Spokesman for the federal Bureau of Alcohol, Tobacco, Firearms and Explosives, Joseph Green, said one of the pistols was first purchased around a decade ago and had apparently changed hands at least twice previously. Another gun was bought within the past year, he said, raising a possibility that investigators might be able to find the person who sold it to the shooter.

Ballistics evidence showed that the .45-caliber pistol used in the shooting of the police officers also was used a day earlier in a drive-by shooting in Queens, police said.

The shooter was in a Porsche that was taken from a car dealership on Long Island, then returned after the crime. It was the same lot where the SUV was stolen and where Bostic had worked.

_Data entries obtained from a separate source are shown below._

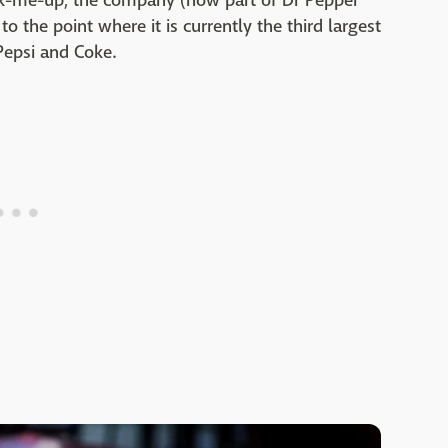
ick-me-up, the company (now part of Dr Pepper
 the point where it is currently the third largest
Pepsi and Coke.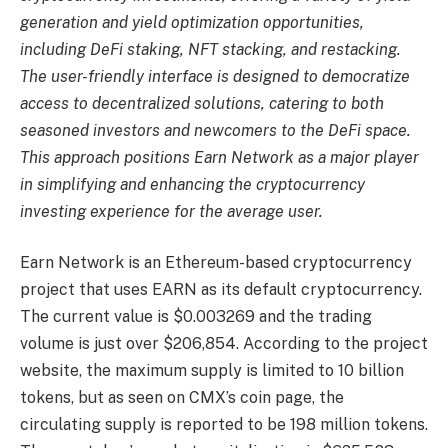
generation and yield optimization opportunities,
including DeFi staking, NFT stacking, and restacking.
The user-friendly interface is designed to democratize
access to decentralized solutions, catering to both
seasoned investors and newcomers to the DeFi space.
This approach positions Earn Network as a major player
in simplifying and enhancing the cryptocurrency
investing experience for the average user.
Earn Network is an Ethereum-based cryptocurrency
project that uses EARN as its default cryptocurrency.
The current value is $0.003269 and the trading
volume is just over $206,854. According to the project
website, the maximum supply is limited to 10 billion
tokens, but as seen on CMX’s coin page, the
circulating supply is reported to be 198 million tokens.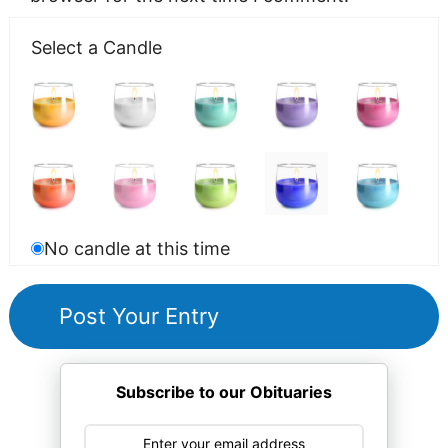
Select a Candle
No candle at this time
Subscribe to our Obituaries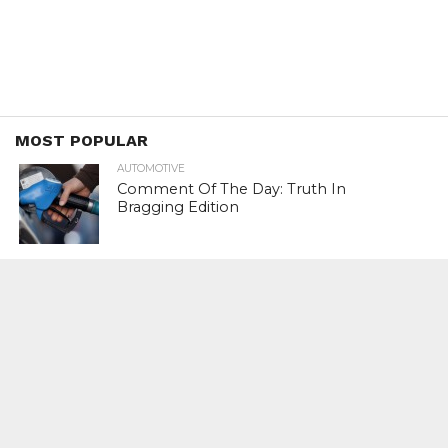
MOST POPULAR
AUTOMOTIVE
Comment Of The Day: Truth In
Bragging Edition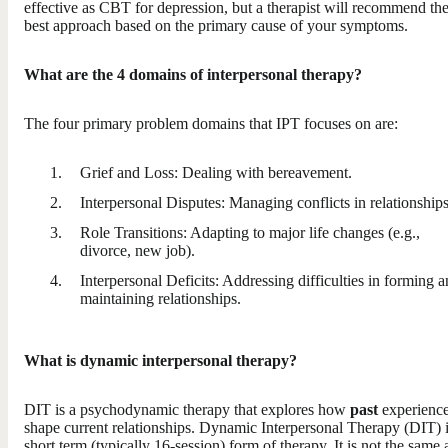
effective as CBT for depression, but a therapist will recommend th
best approach based on the primary cause of your symptoms.
What are the 4 domains of interpersonal therapy?
The four primary problem domains that IPT focuses on are:
Grief and Loss: Dealing with bereavement.
Interpersonal Disputes: Managing conflicts in relationships
Role Transitions: Adapting to major life changes (e.g.,
divorce, new job).
Interpersonal Deficits: Addressing difficulties in forming 
maintaining relationships.
What is dynamic interpersonal therapy?
DIT is a psychodynamic therapy that explores how
past
experienc
shape current relationships. Dynamic Interpersonal Therapy (DIT) i
short term (typically 16-session) form of therapy. It is not the same 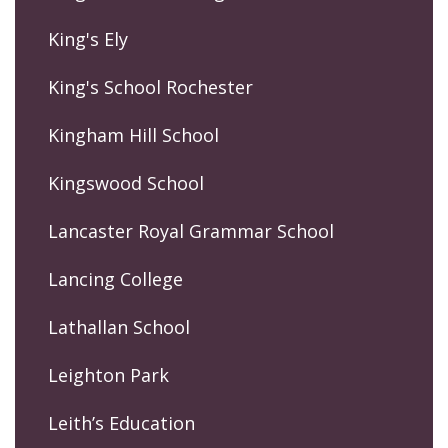
King's Ely
King's School Rochester
Kingham Hill School
Kingswood School
Lancaster Royal Grammar School
Lancing College
Lathallan School
Leighton Park
Leith’s Education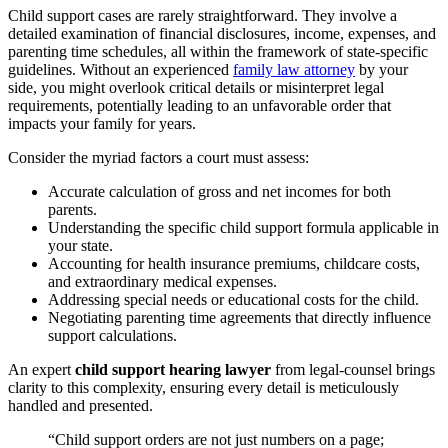
Child support cases are rarely straightforward. They involve a
detailed examination of financial disclosures, income, expenses, and
parenting time schedules, all within the framework of state-specific
guidelines. Without an experienced
family law attorney
by your
side, you might overlook critical details or misinterpret legal
requirements, potentially leading to an unfavorable order that
impacts your family for years.
Consider the myriad factors a court must assess:
Accurate calculation of gross and net incomes for both
parents.
Understanding the specific child support formula applicable in
your state.
Accounting for health insurance premiums, childcare costs,
and extraordinary medical expenses.
Addressing special needs or educational costs for the child.
Negotiating parenting time agreements that directly influence
support calculations.
An expert
child support hearing lawyer
from legal-counsel brings
clarity to this complexity, ensuring every detail is meticulously
handled and presented.
“Child support orders are not just numbers on a page;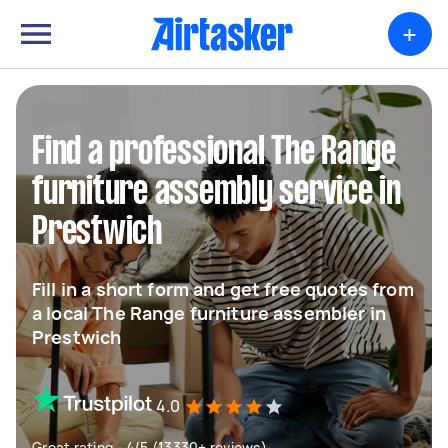
+
Find a professional The Range
furniture assembly service in
Prestwich
Fill in a short form and get free quotes from
a local The Range furniture assembler in
Prestwich
4.0
Great rating - 4/5 (13330+ reviews)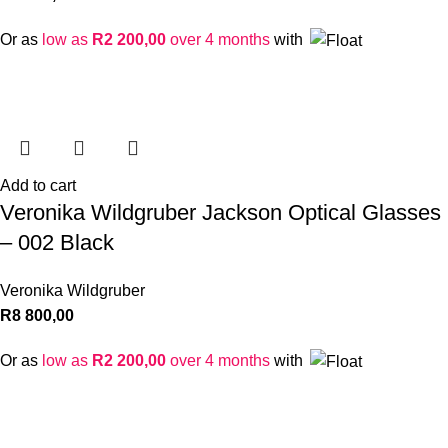
Or as
low as
R
2 200,00
over 4 months
with
Add to cart
Veronika Wildgruber Jackson Optical Glasses
– 002 Black
Veronika Wildgruber
R
8 800,00
Or as
low as
R
2 200,00
over 4 months
with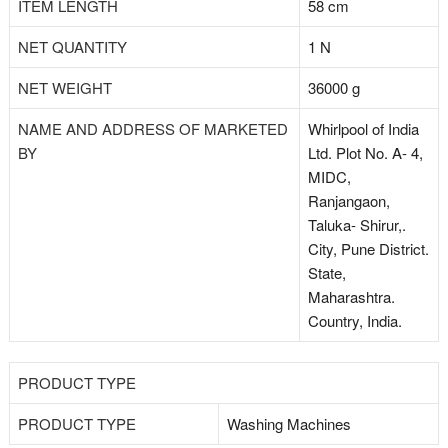
ITEM LENGTH
58 cm
NET QUANTITY
1 N
NET WEIGHT
36000 g
NAME AND ADDRESS OF MARKETED
Whirlpool of India
BY
Ltd. Plot No. A- 4,
MIDC,
Ranjangaon,
Taluka- Shirur,.
City, Pune District.
State,
Maharashtra.
Country, India.
PRODUCT TYPE
PRODUCT TYPE
Washing Machines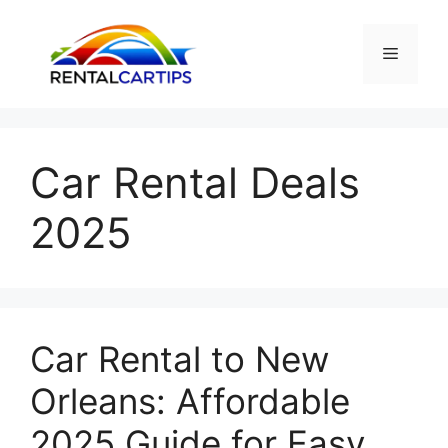
Skip
to
Menu
content
Car Rental Deals
2025
Car Rental to New
Orleans: Affordable
2025 Guide for Easy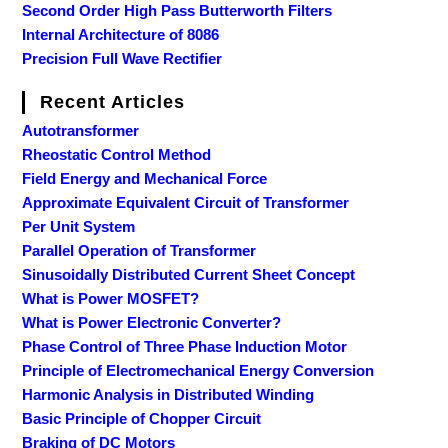
Second Order High Pass Butterworth Filters
Internal Architecture of 8086
Precision Full Wave Rectifier
Recent Articles
Autotransformer
Rheostatic Control Method
Field Energy and Mechanical Force
Approximate Equivalent Circuit of Transformer
Per Unit System
Parallel Operation of Transformer
Sinusoidally Distributed Current Sheet Concept
What is Power MOSFET?
What is Power Electronic Converter?
Phase Control of Three Phase Induction Motor
Principle of Electromechanical Energy Conversion
Harmonic Analysis in Distributed Winding
Basic Principle of Chopper Circuit
Braking of DC Motors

Police also were investigating whether any of the weapons were used in the unsolved slaying earlier this year of a salesman at another, nearby Long Island dealership. The 27-year-old victim was shot in the back at closing time.

“The capture of the last suspect in the shootings of our police officers has provided some relief in the otherwise grim reality that Officer Timoshenko remains gravely wounded,” Mr. Kelly said Thursday.

Police say the suspects initially evaded them with the help of an unidentified man who agreed to drive them from Queens to the Poconos several hours after the shooting.

Fearing they would be captured if they drove through New York City, they fled east into Long Island before taking a ferry to Connecticut, then northeast back through New York to Pennsylvania.